A deer call is a plastic tube, roughly the diameter of a deer’s windpipe, that bow hunters use to imitate sounds that bucks find alluring. The whinnies of a doe in estrus, the hyperventilating bugles of a rival mate, or the bleats of a fawn in distress (indicating that its mother might be nearby) are all virtually guaranteed to lure a buck into shooting range. By sliding a plastic o-ring over a tapering reed inside the tube, you can control the pitch of the grunts, from guttural bellows at the wide lower end to shrill braying at the narrower top.
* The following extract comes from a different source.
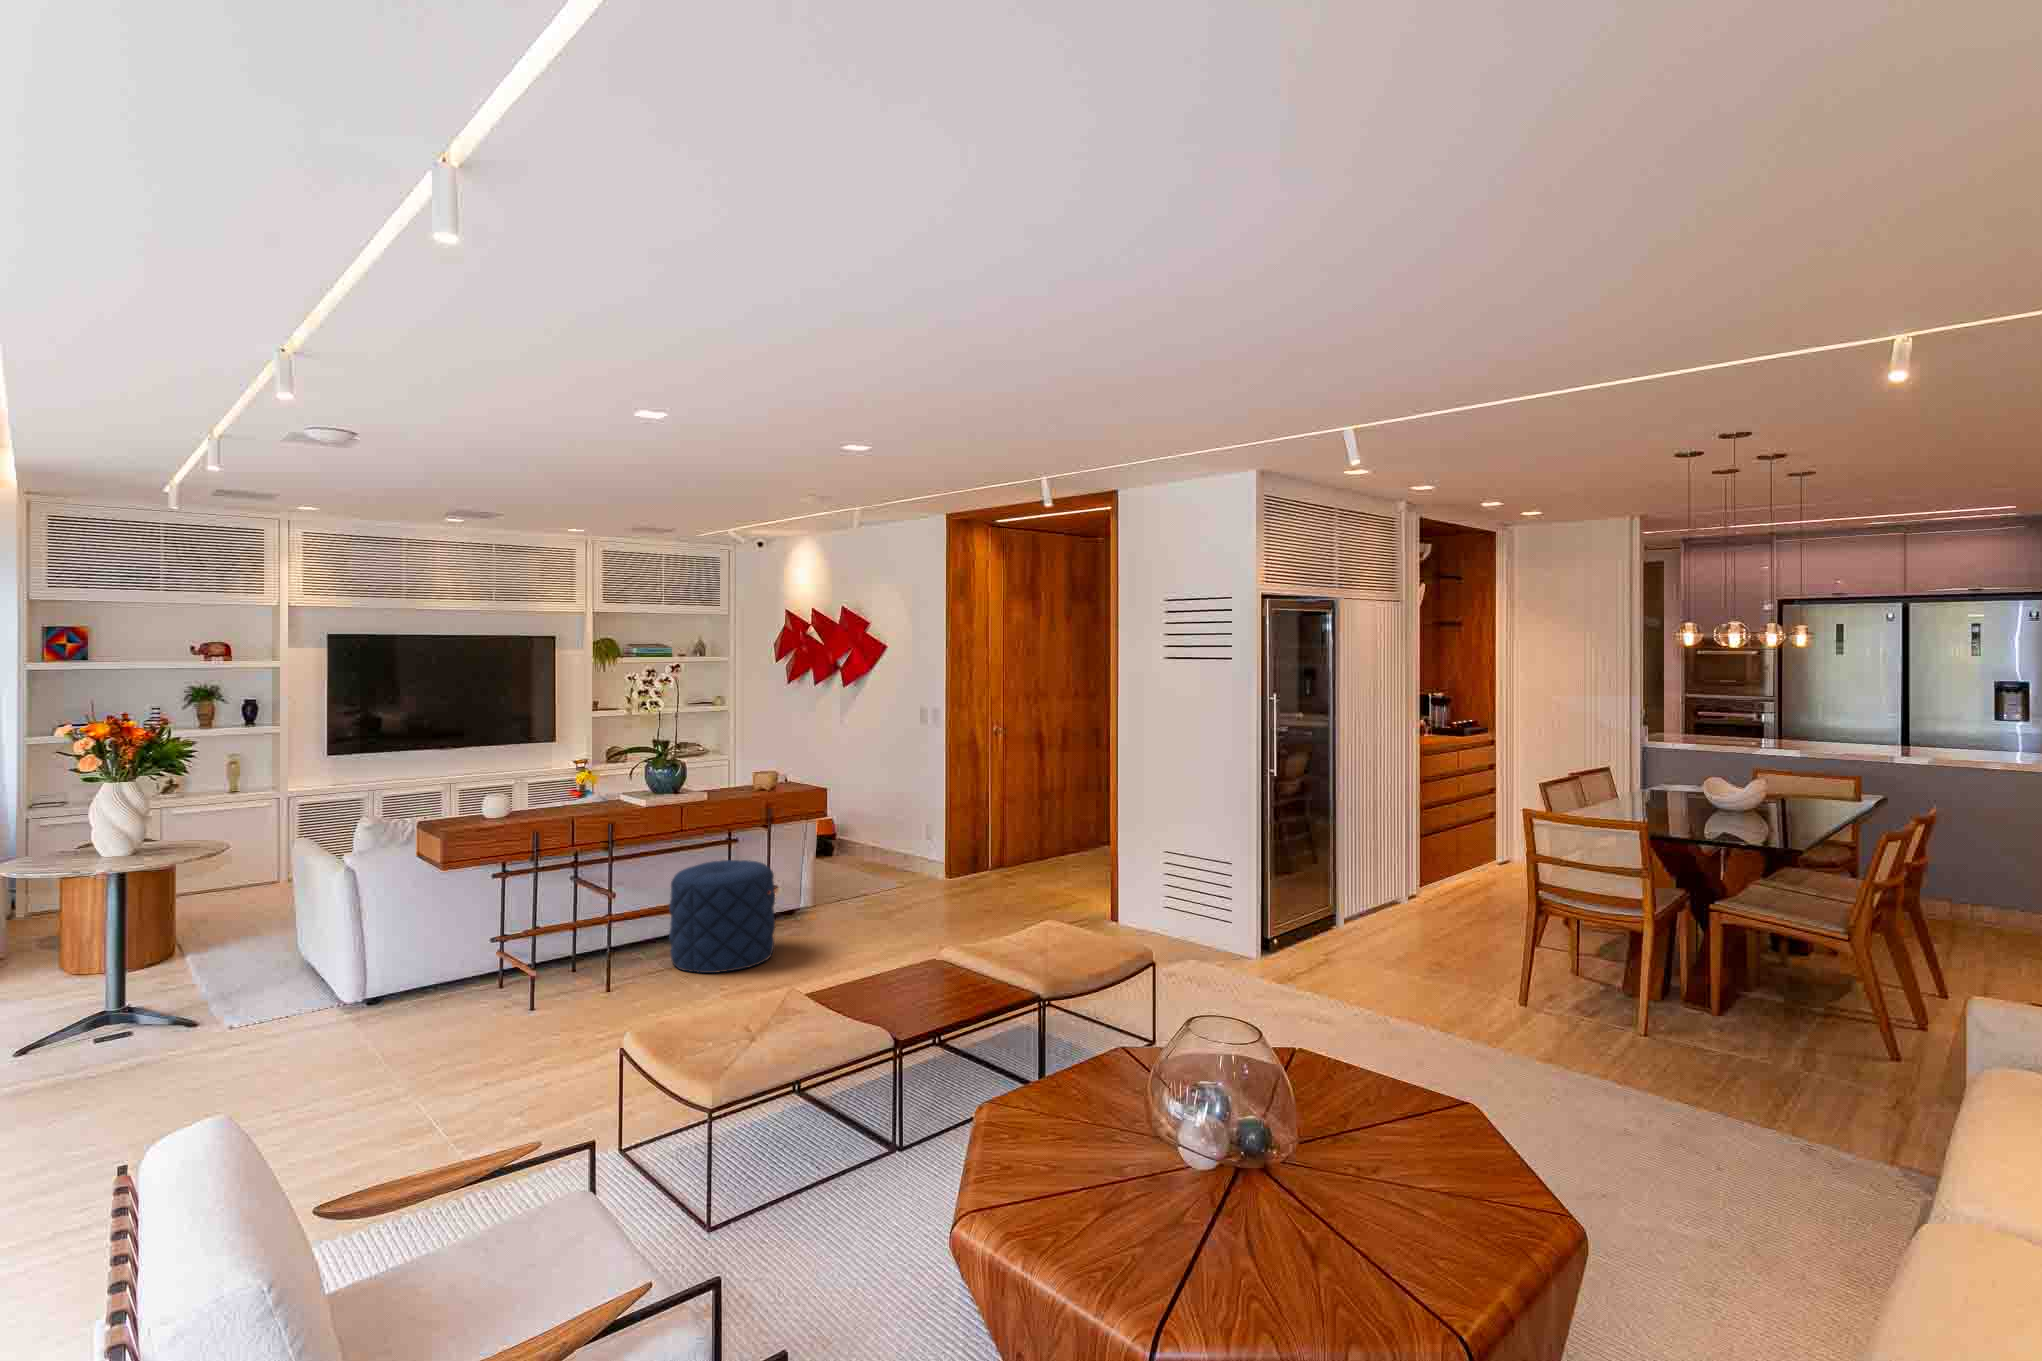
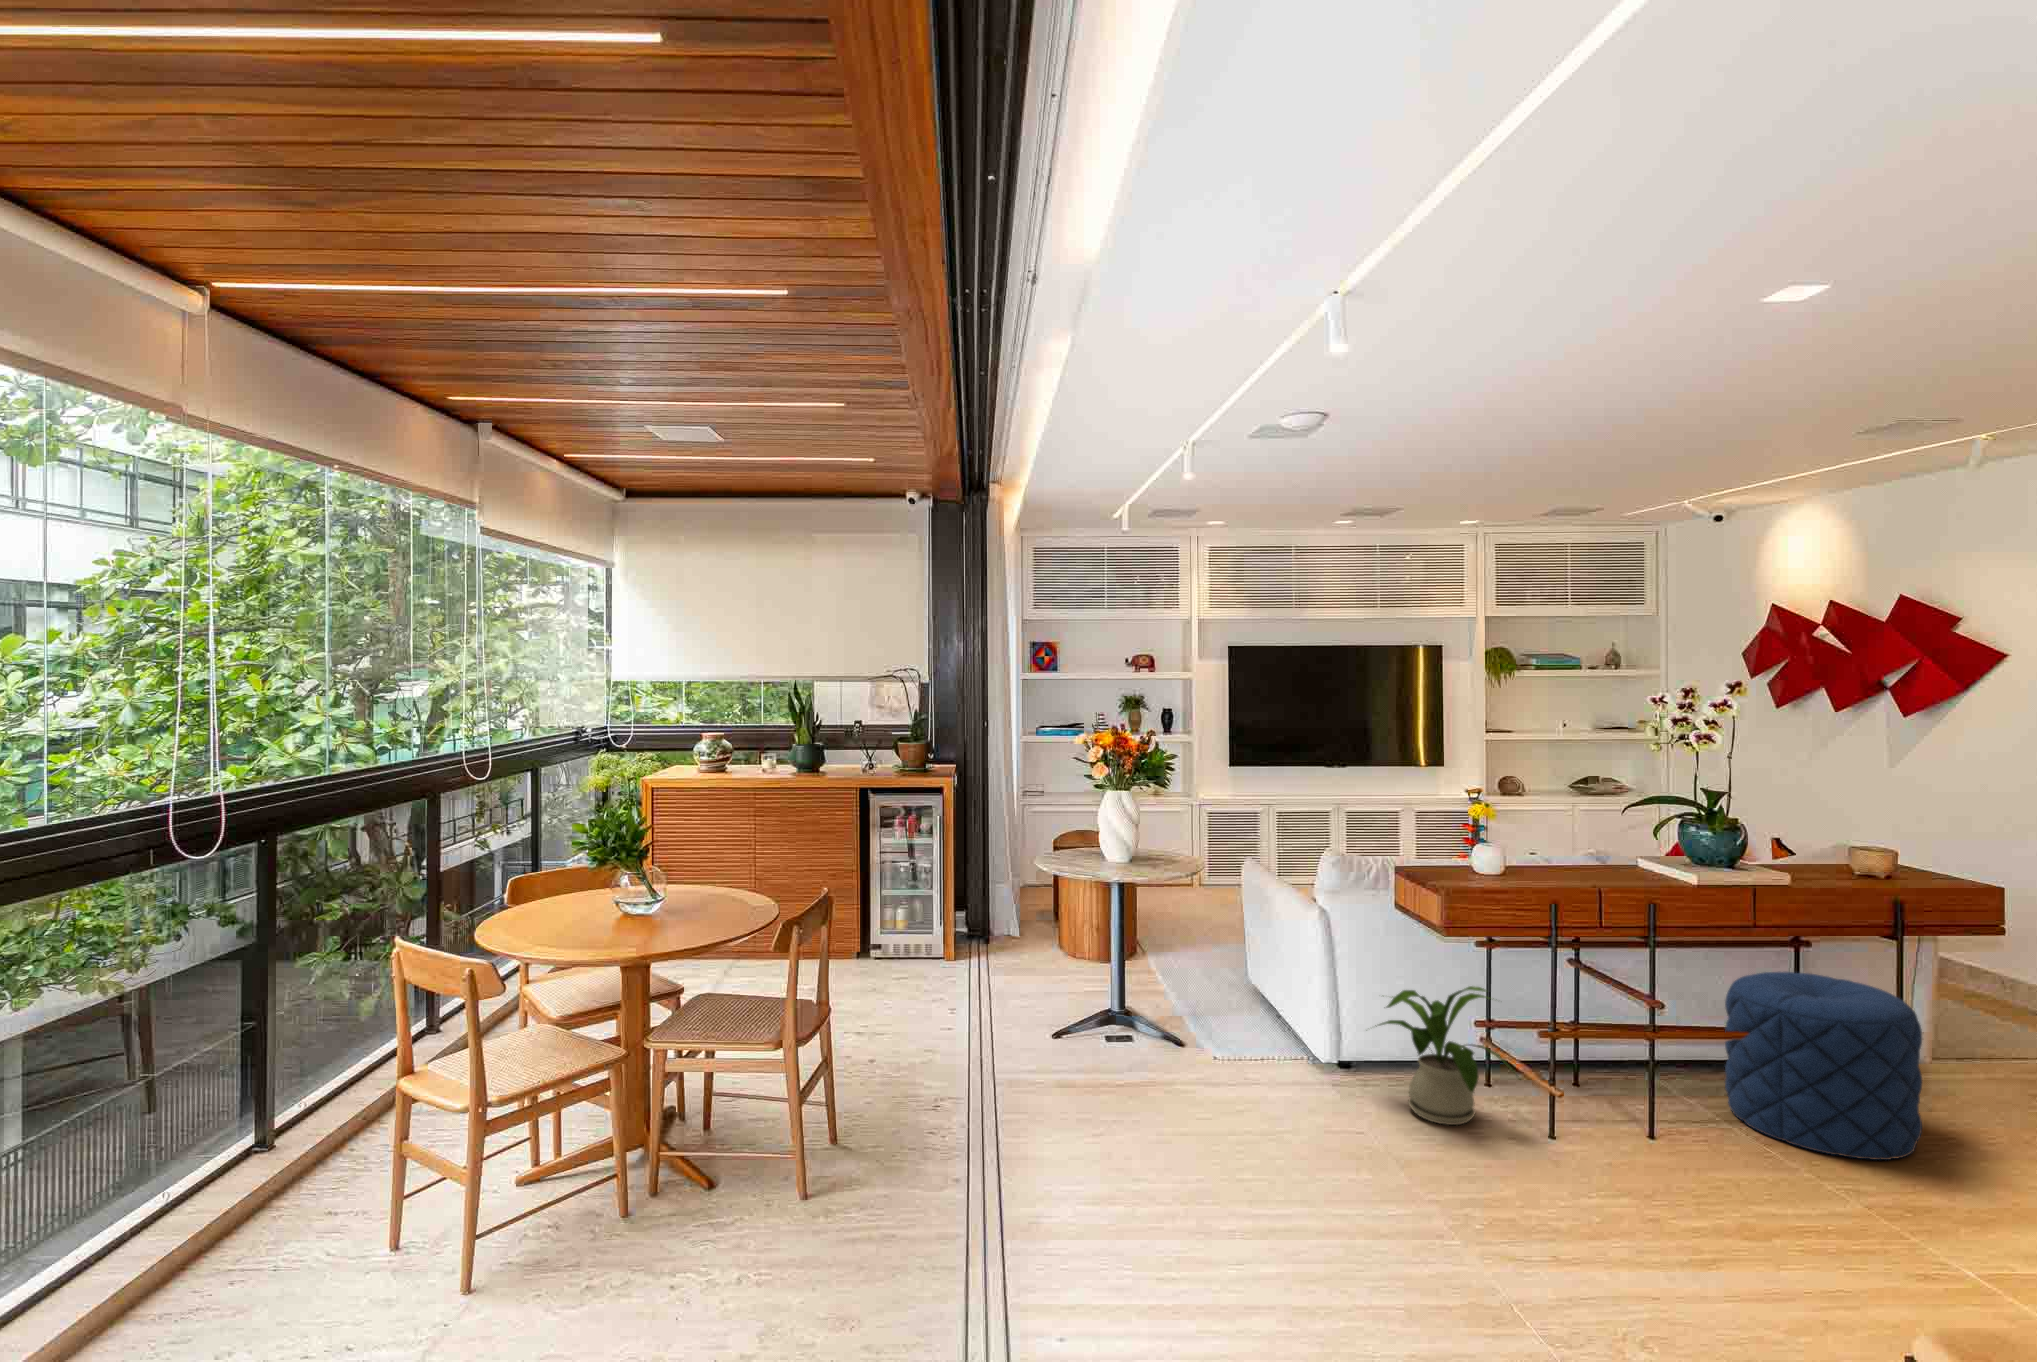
house plant: none [382,906,506,1020] -> present [1375,986,1513,1125]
The bendable Extend-a-Tone accordion hose attachment lets you add subtlety, volume, and resonance to your calls. Knight & Hale’s EZ-Grunt-Er Plus features a neck lanyard as well as the patented Mossy Oak Break-Up pattern—an overlay of branches, bark, and leaves—to ensure the deer won’t be able to spot you.

All of these components help camouflage your presence in the woods, but to bag a buck with a bow and arrow you also need perfect aim and the mind-set of a lusty whitetail deer. This oneness of hunter and prey is what sets bow hunting apart from rifle hunting: bow hunters typically need to be within thirty feet of a deer to make a kill, whereas rifle hunters can score from a much greater distance—and therefore have greater allowance for noise, smells, and motion. As you’re planning your shot to the vitals, you’re also adjusting your scent, appearance, and sounds accordingly.

I first used a deer call, also called a grunt tube, in the autumn of 2004, which I spent learning to bow hunt in the Maine woods. Sam, my companion, was twenty-eight and so passionate about whitetail deer that each Christmas he staged a nativity scene in the snow white fur of an inside-out buck scrotum. As I quickly learned, a typical hunting day goes something like this: You rise at 4 a.m. and shower with dirt-scent shampoo, pull on Scent-Lok camo coveralls (lined in carbon to mask human smells), smear on face paint, and spritz yourself with a perfume of whitetail doe urine. You tiptoe through the woods, scramble up a tree, and keep watch until sunrise, listening to the forest awaken while drifting in and out of sleep. At each crack of a twig, each change in the shadows, you tense, one hand on your bow and quiver, and the other on your grunt tube, ready to conjure a lovesick doe or a frightened fawn with nothing more than the power of your own breath.

To use a grunt tube effectively, you have to understand which calls will attract bucks at different points in the season, from sparring calls in the pre-rut to mating sounds a few weeks later. Though the excitement of having a twelve-point buck in your midst can bring on the urge to bellow into the tube, the trick is to blow lightly but evenly, producing a sound that’s low-pitched yet throaty. You also have to time your grunts to the mood of the forest, calling about once every fifteen to twenty minutes.

To make a “breeding bellow”—a combination of estrus bleats topped off with a guttural moan that does use to indicate their readiness to mate—blow loudly two to four times. For a “rage ’n’ grunt,” the sound a frustrated buck makes when a doe is playing hard to get, repeat seven to fifteen soft grunts. An all-purpose “be ginner’s” call is the “doe bleat,” which a doe uses to communicate with her fawns. It begins low, rises in pitch, and descends in an ooh-waahh-ooh pattern. You can also alternate doe bleats with fawn-in-distress bleats to spin a little plot into your calls.